By Christina Villefrance Moeller, TalesOfLeading
“Couldn’t you follow up on my leaders?” The director of a dealership asked me. At first I was stunned and thought I might have heard wrong. But he repeated himself. We were sitting in a meeting room at a car dealership. It was one of these large glass houses build shortly before the financial crisis pulled the rug away under car sales. The meeting room was at the end of a hall with several empty offices. They called the hall the death row, as the administrative people who should have been sitting there was laid off. I had invited representatives from a few dealerships and manufacturing companies to a planning meeting. The companies had all taken the first steps toward Lean.
- How would you respond?
As I hesitated for another second pulling myself together, a Lean director from a manufacturing company turned towards him and said: “That is your own job.” I regained my voice and followed up: “My role in this project is to assist you with your Lean implementation. You are responsible for your own team and their activities. It is your business and your people.” The rest of the meeting we talked about the resources in each company and planned the next step in the project.
Doctor, expert or resource
Since then the directors question has been laser cut into my memory as a reminder of being conscious about my role as a consultant. What am I? A doctor diagnosing an organization approaching me with symptoms? Then I can use my experience to guide interviews for relevant informants, make observations listening to what they talk about or drill down collections of data to come up with a cause to the symptoms. Will I then arrive at the expected diagnosis? Or was the intention rather to deliver arguments for a remedy already decided? Or will the diagnosis reveal an unpleasant truth management could have heard if they had bothered to ask (and listen) to their subordinates? By taking the role as doctor I position myself in a situation, where I risk arriving at premature conclusions and being used as an instrument in a game plan I don’t know.
I can also chose to be an expert delivering a conceptual remedy convincing my customer that it is exactly what she needs (almost) no matter what problem she present for me. Then my job turns into a sales representative eager to prove results others will have to deliver. If they don’t I can just a few words about resistance to change, lack of top management support or blame company culture which we all know has nothing to do with the consultant (or his concept). Another option for me is to be a resource a project manager leading an implementation or just delivering hands to a defined task. Then my role is to do as told and not reinvent anything.
- What kind of responsibility can you delegate to a consultant?
The organization as a muscle
The relationship between the manager and a hired consultant can differ according to the way you perceive an organization. If you perceive an organization as an organism with muscles1 and you want your organization to be fit, perform, and achieve results in a competition with other muscles (organizations), then it’s obvious that you would have to do the exercises yourself. You cannot delegate training exercises to someone else. Your will also need a balanced diet. Too much food will slow you down and too little will drain out resources you need to perform. To guide you with training programs, exercises, and diet you might need a coach. A coach can observe your moves to point out possible improvements. I doubt the coach is helpful if she tell you about the results and brag about what she did to gain better results when she was in a similar situation. The consultant can also be a scout reporting back on new inventions, however, transforming these inventions to practice implies experiments within the organization.

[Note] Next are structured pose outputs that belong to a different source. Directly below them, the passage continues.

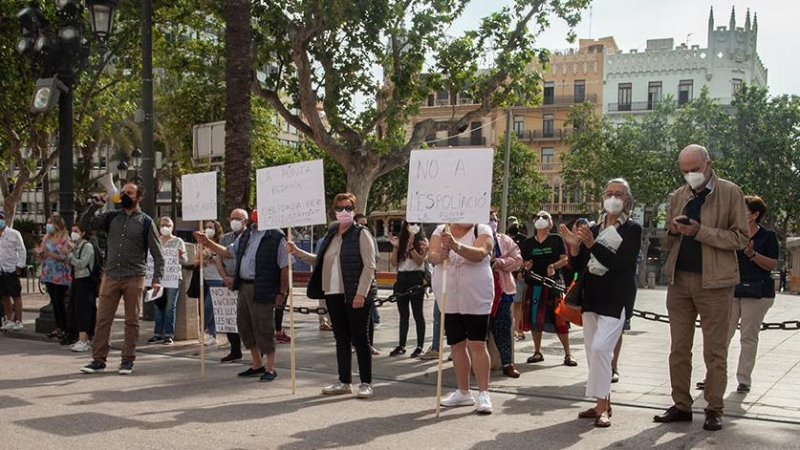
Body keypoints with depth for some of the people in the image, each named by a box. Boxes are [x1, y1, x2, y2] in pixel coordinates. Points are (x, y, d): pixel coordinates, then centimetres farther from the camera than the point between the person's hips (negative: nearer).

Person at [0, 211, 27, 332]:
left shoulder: (14, 234, -4)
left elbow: (22, 251, -5)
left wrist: (19, 266, -9)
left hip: (12, 270, -5)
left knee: (16, 296, 1)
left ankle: (18, 321, 6)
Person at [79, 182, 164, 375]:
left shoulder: (145, 222, 2)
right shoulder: (111, 217, 11)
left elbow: (157, 253, 0)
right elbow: (84, 225, 9)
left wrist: (157, 279, -10)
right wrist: (95, 205, -2)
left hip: (134, 278, -3)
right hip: (110, 277, 3)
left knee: (131, 321, 4)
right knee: (102, 319, 2)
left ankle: (128, 360, 12)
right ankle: (98, 360, 9)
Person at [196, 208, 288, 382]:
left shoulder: (276, 237, -12)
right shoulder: (246, 235, 12)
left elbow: (285, 267, -12)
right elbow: (228, 252, 22)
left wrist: (282, 292, -12)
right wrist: (207, 243, 12)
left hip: (262, 290, -8)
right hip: (244, 288, 8)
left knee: (263, 329, -2)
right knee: (244, 327, 14)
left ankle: (270, 368, 11)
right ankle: (257, 365, 29)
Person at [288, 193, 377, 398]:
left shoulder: (361, 234, -6)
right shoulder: (331, 234, 14)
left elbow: (369, 266, -12)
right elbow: (320, 261, 20)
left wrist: (361, 293, -18)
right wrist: (298, 252, 10)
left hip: (356, 296, -6)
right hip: (334, 295, 6)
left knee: (360, 338, -1)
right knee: (341, 339, 11)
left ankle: (366, 383, 7)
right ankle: (344, 382, 20)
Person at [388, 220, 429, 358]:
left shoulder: (422, 241, -1)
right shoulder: (401, 241, 10)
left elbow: (420, 261, -12)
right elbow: (394, 263, 5)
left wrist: (411, 246, -21)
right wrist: (395, 247, -8)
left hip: (416, 278, -5)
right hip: (401, 278, 5)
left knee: (417, 313, -1)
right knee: (403, 314, 9)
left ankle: (420, 347, 3)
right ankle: (401, 346, 13)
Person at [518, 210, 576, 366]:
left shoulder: (556, 240, 5)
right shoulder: (528, 243, 11)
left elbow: (564, 259, 0)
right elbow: (522, 262, 14)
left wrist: (554, 266, -18)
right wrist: (526, 266, -9)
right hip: (533, 284, 3)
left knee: (559, 318, -6)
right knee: (534, 318, 6)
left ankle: (567, 354, 1)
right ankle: (537, 352, 20)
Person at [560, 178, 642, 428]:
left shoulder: (632, 229, -3)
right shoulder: (594, 229, 11)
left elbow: (620, 262, -16)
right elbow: (579, 267, 10)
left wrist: (592, 245, -24)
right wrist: (574, 246, -8)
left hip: (616, 298, -6)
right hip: (592, 296, 6)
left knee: (601, 347, -18)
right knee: (592, 350, 8)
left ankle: (602, 406, -10)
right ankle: (603, 403, 18)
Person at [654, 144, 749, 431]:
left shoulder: (730, 193, -2)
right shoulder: (677, 197, 12)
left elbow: (741, 238, -8)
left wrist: (699, 231, -17)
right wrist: (673, 231, -6)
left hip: (714, 282, -5)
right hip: (679, 280, 5)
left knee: (715, 351, 3)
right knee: (678, 349, 8)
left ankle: (714, 410, 11)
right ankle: (681, 406, 16)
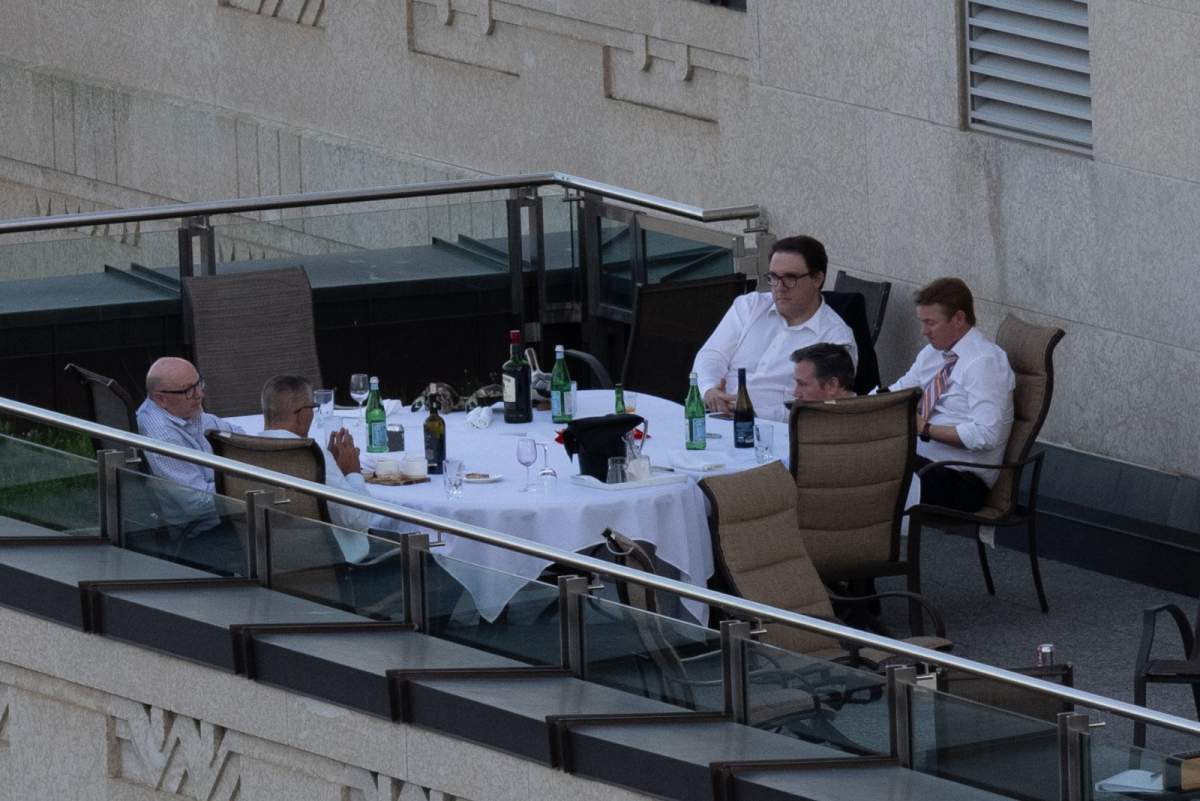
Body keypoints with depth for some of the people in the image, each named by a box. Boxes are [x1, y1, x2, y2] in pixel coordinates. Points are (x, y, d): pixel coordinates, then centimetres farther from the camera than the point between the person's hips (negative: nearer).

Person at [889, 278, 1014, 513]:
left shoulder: (985, 361, -12)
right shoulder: (931, 354, 16)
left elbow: (985, 435, -21)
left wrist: (926, 428, -18)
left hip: (961, 479, -8)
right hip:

- Have you ever tried to have an excellent coach?
Consulting as a coach
A consultant working as a coach could follow Edgar Schein’s principles from his book Process Consultation Revisited. Schein recommend consultants not to take the problems out of the hand of the managers, they are trying to help. Actually, in a Lean context people like John Shook say something similar in Managing to learn. The manager must be part of the diagnosing process. A consultant can help the manager with exercises and tools that confronts her with perspectives of the problem she wants to solve. The consultant can direct the managers attention to other methods, tools, options, or countermeasures. However, the manager will make the decision whether to take risk in using something new.
- A question to you could then be: What do you ask for when you hire a consultant?
1Gareth Morgan used different metaphors for organizations in his book Images of organization.